Chapter 9. Internet Resources

Table of Contents

The proliferation of electronic journals and discussion groups, text archives, and informational World Wide Web sites; the accessibility of online library catalogs; the ability to communicate and exchange drafts of documents within seconds with colleagues around the world; the availability of online databases; and the possibilities offered by electronic publication—all mean that a literary scholar with only elementary knowledge of computers and the Internet is at a serious disadvantage. Those who need to learn how to use electronic mail, the World Wide Web, and FTP should see their academic computing service about short courses. Those who do not know how to use Boolean operators, truncation, wildcards, nesting, phrase searching, proximity operators, or relevancy searching should consult the admirably clear “Basics of Online Searching” chapter (pp. 1–17) in Keeran and Bowers, Literary Research and the British Romantic Era (M2445).

Internet Resources

The phenomenal growth of the Internet and especially the World Wide Web has led to a proliferation of electronic resources for literary research. The overwhelming amount of material available—including far too many dubious reference tools—and its frequently ephemeral nature have led to the creation of World Wide Web metapages, that is, clearinghouses of links to resources in a discipline or subject. Unfortunately, the three major literature metapages no longer serve as adequate, current resources for scholars. Intute ( is scheduled to disappear three years after it was archived in July 2011; Jack Lynch’s Literary Resources on the Net ( was last updated on 7 January 2006; and Alan Liu’s Voice of the Shuttle ( appears not to be actively maintained.
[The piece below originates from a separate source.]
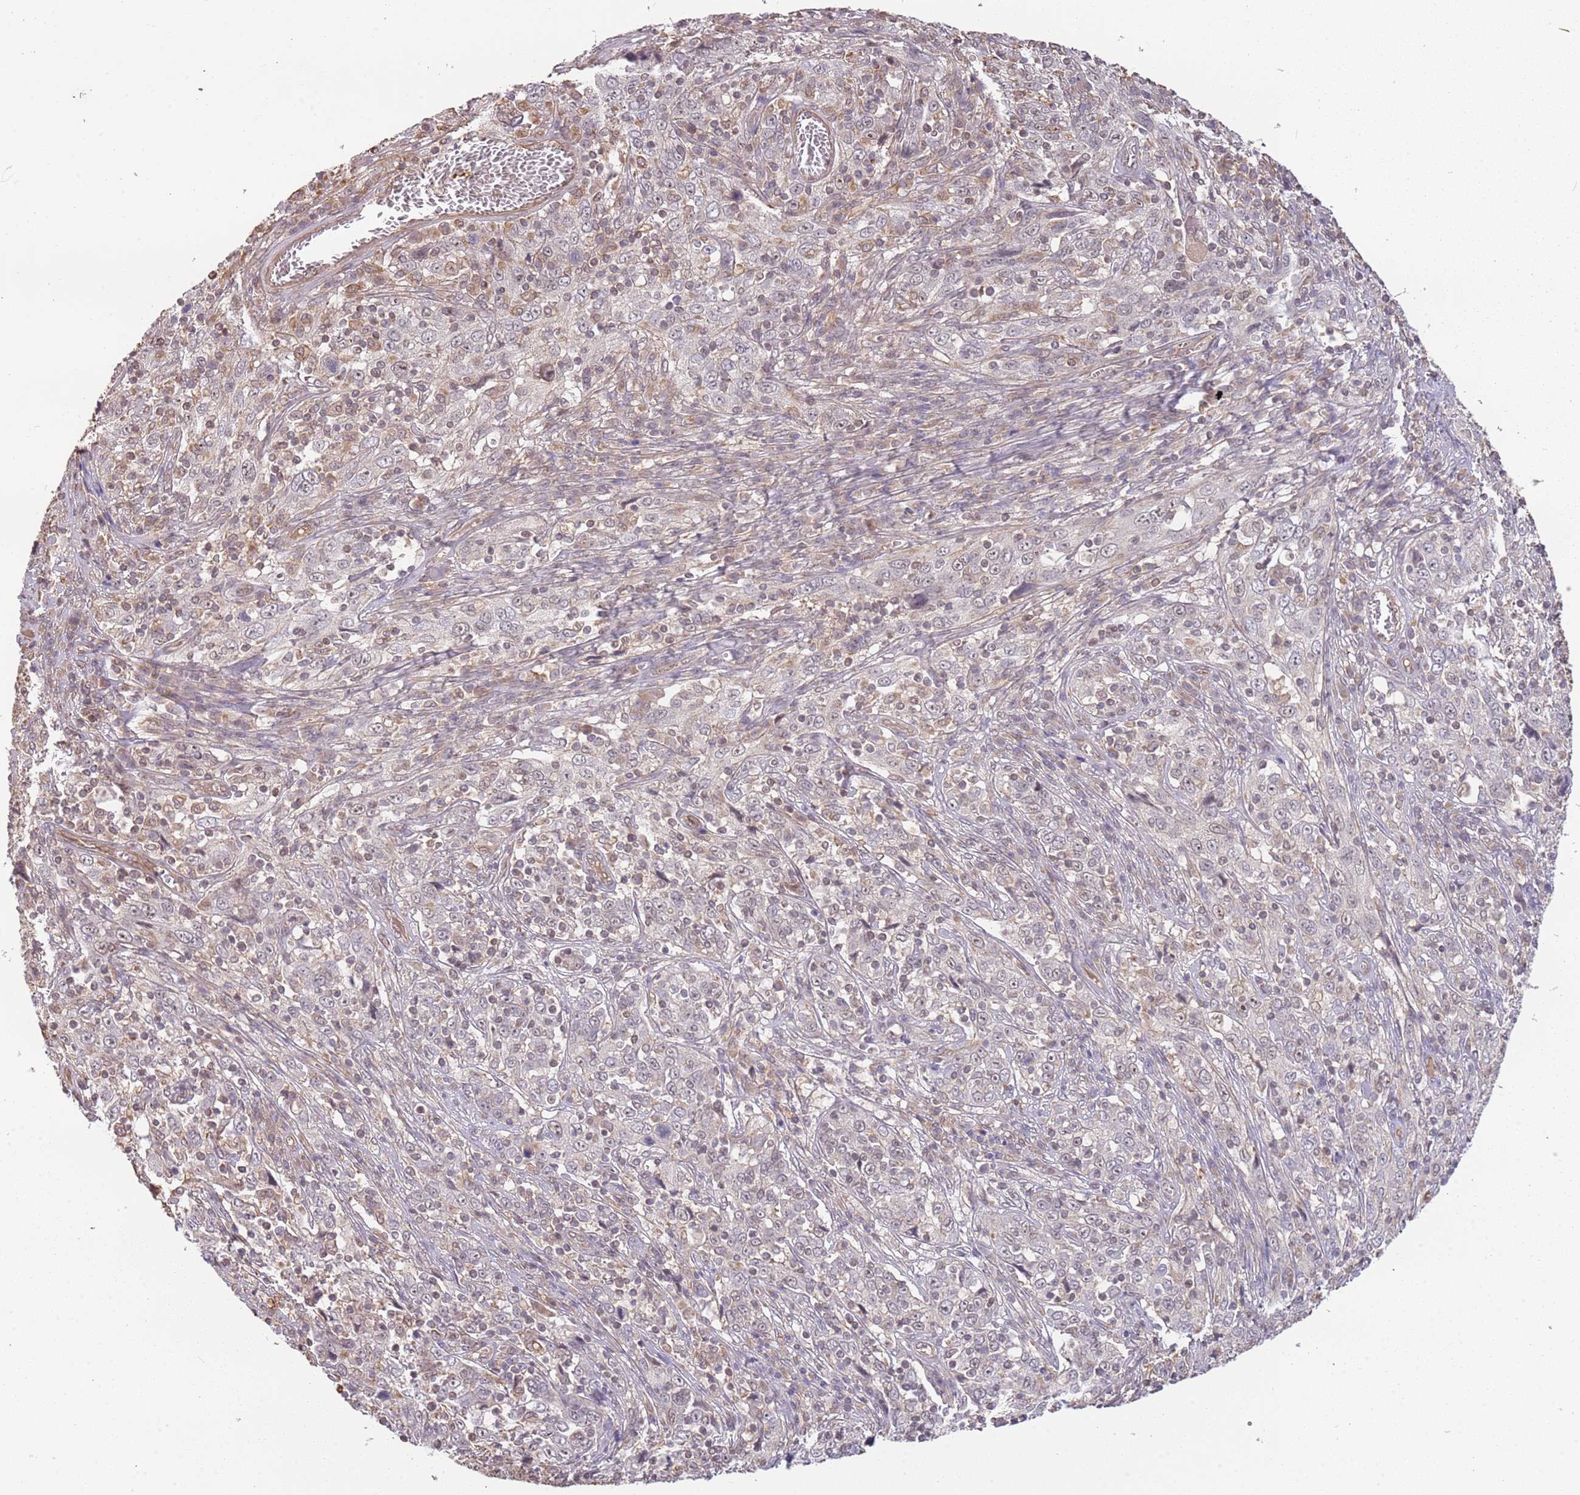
{"staining": {"intensity": "negative", "quantity": "none", "location": "none"}, "tissue": "cervical cancer", "cell_type": "Tumor cells", "image_type": "cancer", "snomed": [{"axis": "morphology", "description": "Squamous cell carcinoma, NOS"}, {"axis": "topography", "description": "Cervix"}], "caption": "Immunohistochemistry of human squamous cell carcinoma (cervical) shows no positivity in tumor cells.", "gene": "SURF2", "patient": {"sex": "female", "age": 46}}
18thConnect: Eighteenth-Century Scholarship Online. 18thConnect, 2010– . 15 Jan. 2015. <>.

The focus of 18thConnect, an online community of eighteenth-century scholars, is threefold: enabling plain text searching to freely available and proprietary digital resources in eighteenth-century literature and history, facilitating peer review of eighteenth-century digital scholarship, and developing and encouraging best practices with new digital scholars. 18thConnect brings together in one place primary and secondary digital collections of eighteenth-century resources that are developed and maintained by a wide range of individuals and institutions, both those that are freely available (e.g., The Old Bailey Online, Romantic Circles) and those that require subscription (e.g., The Collected Works of Marx and Engels, Orlando: Women’s Writing in the British Isles [M1433]).

The site consists of metadata about resources, links to resources, and plain text searchable versions of the collections. Currently, 18thConnect provides searching for over 674,000 digital objects from 17 federated sites that have undergone the peer-review process. Researchers need to be aware that this is a discovery tool and that there is no guarantee that they will have access to the complete content of proprietary digital resources.

An Exhibit feature allows users to set up curated exhibits, save documents, and tag items within 18thConnect. It also provides a peer-review outlet for eighteenth-century digital scholarship (visit the site for details on the process and submission requirements). The TypeWright tool gives users the opportunity to participate in crowdsourcing to edit incorrect OCR within EEBO (M2009) and ECCO (M2238).


NINES: Networked Infrastructure for Nineteenth-Century Electronic Scholarship. NINES, 2004– . 15 Jan. 2015. <>.

NINES: Networked Infrastructure for Nineteenth-Century Electronic Scholarship is an online scholarly community that provides a combination of services and tools for nineteenth-century scholarship in the digital environment. NINES has three major foci: to encourage best practices and priorities in digital project development; to develop online tools for nineteenth-century research, both traditional and new; and to provide peer review for nineteenth-century digital scholarship (a detailed set of guidelines for new projects is available on the site). NINES features the Collex interface, through which peer-reviewed and other digital sources are brought together with an interoperable search interface that allows concurrent exploration of 866,665 digital objects from 125 federated sites. Through this interface, researchers have search capabilities for open access resources such as the Walt Whitman Archive, the Willa Cather Archive, and the Victorian Women Writers Project and subscription resources such as The Collected Letters of Tennyson, The Works of Charles Darwin, and Irish Women Poets of the Romantic Period. Juxta is a tool that helps scholars compare various editions of a work. Instructors can use the Classroom space to create reading lists for students. Researchers need to be aware that this is a discovery tool and that there is no guarantee that they will have access to the complete content of proprietary digital resources.